Em Domingos, documentário dirigido por Maria Ribeiro, Oliveira afirma que Godard o ensinou a fazer cinema com liberdade, embora, para ele, o francês "não tenha grandes filmes". Aconteceu na Quarta-Feira também não é um grande filme, mas tem seus méritos. As atuações exageradas, especialmente a de Mattos, a direção desarmoniosa e o uso de tipografias que explicam o sentimento do personagem (como se os diálogos não tivessem sido suficientemente claros) atenuam a força de uma obra que trata de conceitos instigantes.

O texto, que sempre foi o forte da carreira de Oliveira, mais uma vez se destaca neste projeto.
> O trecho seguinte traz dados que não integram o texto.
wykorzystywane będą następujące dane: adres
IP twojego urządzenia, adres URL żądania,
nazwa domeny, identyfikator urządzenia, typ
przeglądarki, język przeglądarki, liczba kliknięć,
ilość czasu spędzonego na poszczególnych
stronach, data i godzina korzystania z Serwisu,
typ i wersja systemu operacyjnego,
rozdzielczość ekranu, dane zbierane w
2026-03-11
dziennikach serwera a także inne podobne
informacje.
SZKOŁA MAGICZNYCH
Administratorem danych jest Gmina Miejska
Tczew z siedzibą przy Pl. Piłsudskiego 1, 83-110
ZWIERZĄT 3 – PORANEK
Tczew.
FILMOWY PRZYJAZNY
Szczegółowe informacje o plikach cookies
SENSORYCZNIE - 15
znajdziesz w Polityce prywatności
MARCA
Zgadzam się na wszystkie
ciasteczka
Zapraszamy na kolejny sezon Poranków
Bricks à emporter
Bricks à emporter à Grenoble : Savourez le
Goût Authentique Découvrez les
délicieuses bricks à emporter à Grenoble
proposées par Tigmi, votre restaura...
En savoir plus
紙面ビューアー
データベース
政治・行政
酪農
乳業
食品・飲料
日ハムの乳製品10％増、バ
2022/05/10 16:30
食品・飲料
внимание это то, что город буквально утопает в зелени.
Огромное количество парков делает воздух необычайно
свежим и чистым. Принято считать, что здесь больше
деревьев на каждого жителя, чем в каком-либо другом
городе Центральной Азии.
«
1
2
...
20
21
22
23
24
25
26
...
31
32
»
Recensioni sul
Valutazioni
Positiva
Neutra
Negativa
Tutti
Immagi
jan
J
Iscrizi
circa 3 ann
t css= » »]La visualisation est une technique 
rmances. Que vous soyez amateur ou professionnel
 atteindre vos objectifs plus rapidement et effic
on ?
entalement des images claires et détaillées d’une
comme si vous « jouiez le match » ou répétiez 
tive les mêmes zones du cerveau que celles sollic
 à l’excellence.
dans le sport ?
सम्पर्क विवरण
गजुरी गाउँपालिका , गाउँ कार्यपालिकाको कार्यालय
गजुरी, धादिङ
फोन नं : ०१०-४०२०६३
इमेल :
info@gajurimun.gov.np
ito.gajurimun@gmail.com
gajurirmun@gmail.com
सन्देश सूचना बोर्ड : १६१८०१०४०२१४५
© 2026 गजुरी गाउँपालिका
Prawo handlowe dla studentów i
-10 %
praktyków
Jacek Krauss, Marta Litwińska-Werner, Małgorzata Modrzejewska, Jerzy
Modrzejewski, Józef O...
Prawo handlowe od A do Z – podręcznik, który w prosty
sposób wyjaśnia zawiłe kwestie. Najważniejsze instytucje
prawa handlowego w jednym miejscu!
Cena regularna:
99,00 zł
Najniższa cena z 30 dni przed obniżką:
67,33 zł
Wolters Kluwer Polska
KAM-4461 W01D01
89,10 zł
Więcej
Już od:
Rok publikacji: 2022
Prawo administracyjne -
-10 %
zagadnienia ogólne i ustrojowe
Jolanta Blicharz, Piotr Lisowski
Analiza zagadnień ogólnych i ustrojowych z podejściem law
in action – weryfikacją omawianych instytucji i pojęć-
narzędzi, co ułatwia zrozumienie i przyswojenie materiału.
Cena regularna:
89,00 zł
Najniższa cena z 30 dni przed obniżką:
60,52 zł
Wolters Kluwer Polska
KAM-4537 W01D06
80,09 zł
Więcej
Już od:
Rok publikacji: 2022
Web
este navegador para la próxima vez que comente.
O longa-metragem tem diálogos e monólogos ricos sobre a arte, as dicotomias entre bem e mal e sobre as angústias dos personagens. As reflexões ganham forma mais robusta quando um doppelgänger de Júlio entra em cena, levando a história para um lado ainda mais complexo de sua proposta de explorar os delírios da mente humana e a pulsão pela morte enquanto um elemento de criação. Visualmente, entretanto, as representações do duplo são um tanto amadoras e a cena do beijo no espelho é quase constrangedora.

As quebras constantes da quarta parede, incluindo uma cena que interrompe os créditos finais para falar direto com o espectador na sala de cinema, são sinais bem vindos de ousadia de um diretor veterano ainda inquieto. O resultado final é desarmonioso. Nem todas as ideias do filme são bem sucedidas. Ao resta a satisfação pelo exercício de autoralidade.

Filme visto no 20º Festival do Rio, em novembro de 2018.